Plus bêtes que méchants ? Oui, c’est bien possible. Mais est-ce une excuse ? Mille fois non. C’est nous qui en supportons le poids, de cette bêtise-là. Leur stupidité ! Est-ce qu’elle ne les met pas tous les jours aux pieds de ceux qui ont un galon plus large que le leur et qui leur commandent de se conduire en brutes ? Leur idiotie ! Est-ce qu’elle ne leur fait pas exécuter férocement des ordres qui leur répugnent peut-être mais qu’il leur serait facile de ne pas se faire donner ? Est-ce qu’ils ne pourraient pas, si le métier ignoble qu’ils font leur paraît si pesant, rendre leurs galons et demander à passer dans d’autres corps ? Qu’est-ce qui les retient ? qu’est-ce qui les force à se faire les bas exécuteurs des vengeances et des rancunes d’individus qu’ils méprisent ?
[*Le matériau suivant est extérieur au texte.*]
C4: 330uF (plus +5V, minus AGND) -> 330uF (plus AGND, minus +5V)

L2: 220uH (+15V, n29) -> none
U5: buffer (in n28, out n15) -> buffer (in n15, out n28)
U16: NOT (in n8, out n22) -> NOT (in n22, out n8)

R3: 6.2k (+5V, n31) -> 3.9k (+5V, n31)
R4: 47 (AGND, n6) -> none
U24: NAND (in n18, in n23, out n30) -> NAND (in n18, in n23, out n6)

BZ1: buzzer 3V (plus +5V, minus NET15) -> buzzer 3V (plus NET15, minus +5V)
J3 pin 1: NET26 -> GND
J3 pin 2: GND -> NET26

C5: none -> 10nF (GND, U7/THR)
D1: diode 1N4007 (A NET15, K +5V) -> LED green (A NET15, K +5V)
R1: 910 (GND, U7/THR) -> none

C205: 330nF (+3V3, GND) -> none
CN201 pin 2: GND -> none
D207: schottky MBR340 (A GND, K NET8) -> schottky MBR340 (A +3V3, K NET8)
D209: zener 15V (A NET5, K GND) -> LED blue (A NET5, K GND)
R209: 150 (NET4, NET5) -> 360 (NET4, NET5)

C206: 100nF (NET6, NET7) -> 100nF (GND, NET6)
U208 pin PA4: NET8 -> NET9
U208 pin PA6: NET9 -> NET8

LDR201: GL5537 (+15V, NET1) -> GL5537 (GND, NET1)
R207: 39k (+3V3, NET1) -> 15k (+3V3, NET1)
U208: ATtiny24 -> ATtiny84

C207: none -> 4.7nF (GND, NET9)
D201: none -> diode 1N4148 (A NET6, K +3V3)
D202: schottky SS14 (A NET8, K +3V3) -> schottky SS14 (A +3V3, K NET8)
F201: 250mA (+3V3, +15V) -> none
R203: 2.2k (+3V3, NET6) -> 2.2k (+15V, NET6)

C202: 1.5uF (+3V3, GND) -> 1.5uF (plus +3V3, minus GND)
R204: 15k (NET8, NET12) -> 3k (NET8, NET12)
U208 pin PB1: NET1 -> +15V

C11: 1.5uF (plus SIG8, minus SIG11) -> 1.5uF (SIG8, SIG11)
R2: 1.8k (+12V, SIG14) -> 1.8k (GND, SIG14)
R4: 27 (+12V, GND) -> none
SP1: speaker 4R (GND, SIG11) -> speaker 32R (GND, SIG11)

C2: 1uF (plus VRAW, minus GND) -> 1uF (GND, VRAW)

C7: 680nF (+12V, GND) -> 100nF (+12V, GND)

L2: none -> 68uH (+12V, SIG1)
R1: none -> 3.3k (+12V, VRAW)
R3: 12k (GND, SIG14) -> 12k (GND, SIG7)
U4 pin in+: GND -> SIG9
Ah ! parbleu ! ce qui les retient, c’est l’amour du galon, la gloriole du grade, le désir imbécile de rentrer au pays, envers et contre tout, un bout de laine sur la manche. Ce qui les force à s’aplatir, c’est le respect de la discipline, des règlements qui ont fait de ces paysans des valets de bourreaux et leur ont mis à la main un fer rouge pour marquer leurs frères à l’épaule.

Qu’ils aient le courage de leur opinion, alors, et qu’ils ne viennent pas se plaindre de l’abjection de leur état, sous prétexte qu’ils se sont fourrés bêtement dans un guêpier d’où il ne leur faudrait qu’un peu de cœur pour sortir ! Qu’ils ne viennent plus me corner leurs plaintes aux oreilles, à moi qui suis la tête de Turc sur laquelle ils taperont au moindre signe, car je leur dirai ce que je pense de leur conduite en partie double.